* _Task prompt_
Could every line below be transcribed exactly, with the pictures dropped?

Stored dataset items
*** Begin section ***

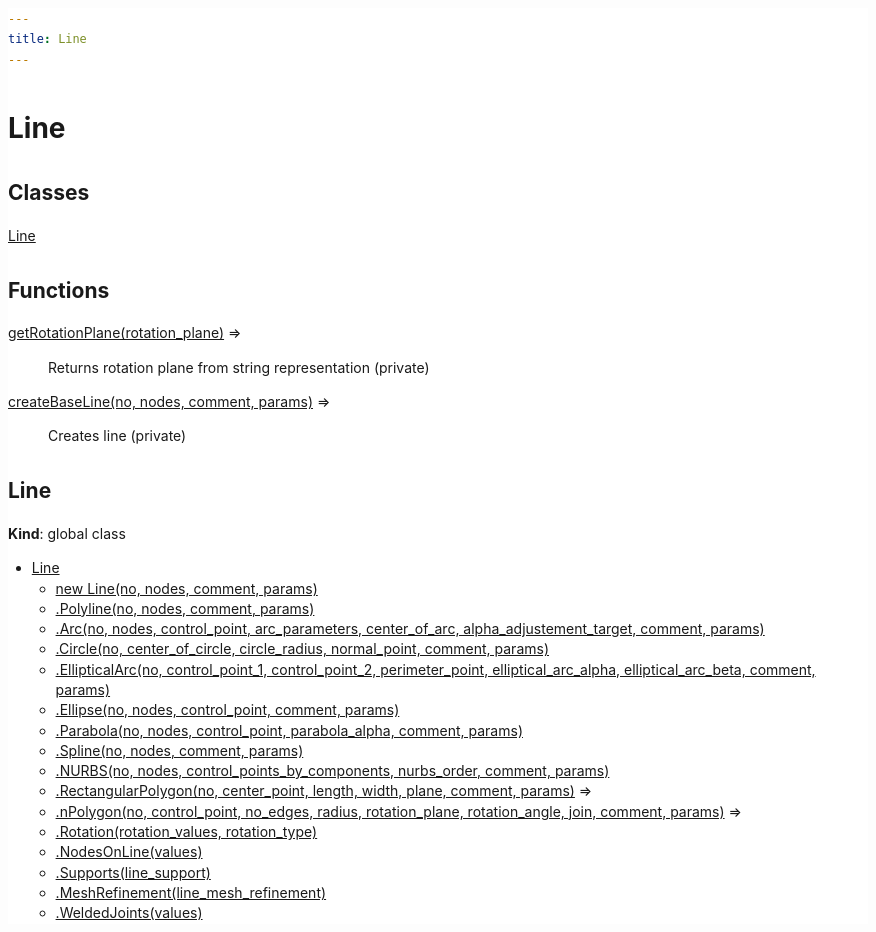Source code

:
 ```yaml
---
title: Line
---
```


# Line

## Classes

<dl>
<dt><a href="#Line">Line</a></dt>
<dd></dd>
</dl>

## Functions

<dl>
<dt><a href="#getRotationPlane">getRotationPlane(rotation_plane)</a> ⇒</dt>
<dd><p>Returns rotation plane from string representation (private)</p>
</dd>
<dt><a href="#createBaseLine">createBaseLine(no, nodes, comment, params)</a> ⇒</dt>
<dd><p>Creates line (private)</p>
</dd>
</dl>

<a name="Line"></a>

## Line
**Kind**: global class  

* [Line](#Line)
    * [new Line(no, nodes, comment, params)](#new_Line_new)
    * [.Polyline(no, nodes, comment, params)](#Line+Polyline)
    * [.Arc(no, nodes, control_point, arc_parameters, center_of_arc, alpha_adjustement_target, comment, params)](#Line+Arc)
    * [.Circle(no, center_of_circle, circle_radius, normal_point, comment, params)](#Line+Circle)
    * [.EllipticalArc(no, control_point_1, control_point_2, perimeter_point, elliptical_arc_alpha, elliptical_arc_beta, comment, params)](#Line+EllipticalArc)
    * [.Ellipse(no, nodes, control_point, comment, params)](#Line+Ellipse)
    * [.Parabola(no, nodes, control_point, parabola_alpha, comment, params)](#Line+Parabola)
    * [.Spline(no, nodes, comment, params)](#Line+Spline)
    * [.NURBS(no, nodes, control_points_by_components, nurbs_order, comment, params)](#Line+NURBS)
    * [.RectangularPolygon(no, center_point, length, width, plane, comment, params)](#Line+RectangularPolygon) ⇒
    * [.nPolygon(no, control_point, no_edges, radius, rotation_plane, rotation_angle, join, comment, params)](#Line+nPolygon) ⇒
    * [.Rotation(rotation_values, rotation_type)](#Line+Rotation)
    * [.NodesOnLine(values)](#Line+NodesOnLine)
    * [.Supports(line_support)](#Line+Supports)
    * [.MeshRefinement(line_mesh_refinement)](#Line+MeshRefinement)
    * [.WeldedJoints(values)](#Line+WeldedJoints)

*** End section ***

* _Result_
Source code

:
 ```yaml
---
title: Line
---
```


# Line

## Classes

<dl>
<dt><a href="#Line">Line</a></dt>
<dd></dd>
</dl>

## Functions

<dl>
<dt><a href="#getRotationPlane">getRotationPlane(rotation_plane)</a> ⇒</dt>
<dd><p>Returns rotation plane from string representation (private)</p>
</dd>
<dt><a href="#createBaseLine">createBaseLine(no, nodes, comment, params)</a> ⇒</dt>
<dd><p>Creates line (private)</p>
</dd>
</dl>

<a name="Line"></a>

## Line
**Kind**: global class  

* [Line](#Line)
    * [new Line(no, nodes, comment, params)](#new_Line_new)
    * [.Polyline(no, nodes, comment, params)](#Line+Polyline)
    * [.Arc(no, nodes, control_point, arc_parameters, center_of_arc, alpha_adjustement_target, comment, params)](#Line+Arc)
    * [.Circle(no, center_of_circle, circle_radius, normal_point, comment, params)](#Line+Circle)
    * [.EllipticalArc(no, control_point_1, control_point_2, perimeter_point, elliptical_arc_alpha, elliptical_arc_beta, comment, params)](#Line+EllipticalArc)
    * [.Ellipse(no, nodes, control_point, comment, params)](#Line+Ellipse)
    * [.Parabola(no, nodes, control_point, parabola_alpha, comment, params)](#Line+Parabola)
    * [.Spline(no, nodes, comment, params)](#Line+Spline)
    * [.NURBS(no, nodes, control_points_by_components, nurbs_order, comment, params)](#Line+NURBS)
    * [.RectangularPolygon(no, center_point, length, width, plane, comment, params)](#Line+RectangularPolygon) ⇒
    * [.nPolygon(no, control_point, no_edges, radius, rotation_plane, rotation_angle, join, comment, params)](#Line+nPolygon) ⇒
    * [.Rotation(rotation_values, rotation_type)](#Line+Rotation)
    * [.NodesOnLine(values)](#Line+NodesOnLine)
    * [.Supports(line_support)](#Line+Supports)
    * [.MeshRefinement(line_mesh_refinement)](#Line+MeshRefinement)
    * [.WeldedJoints(values)](#Line+WeldedJoints)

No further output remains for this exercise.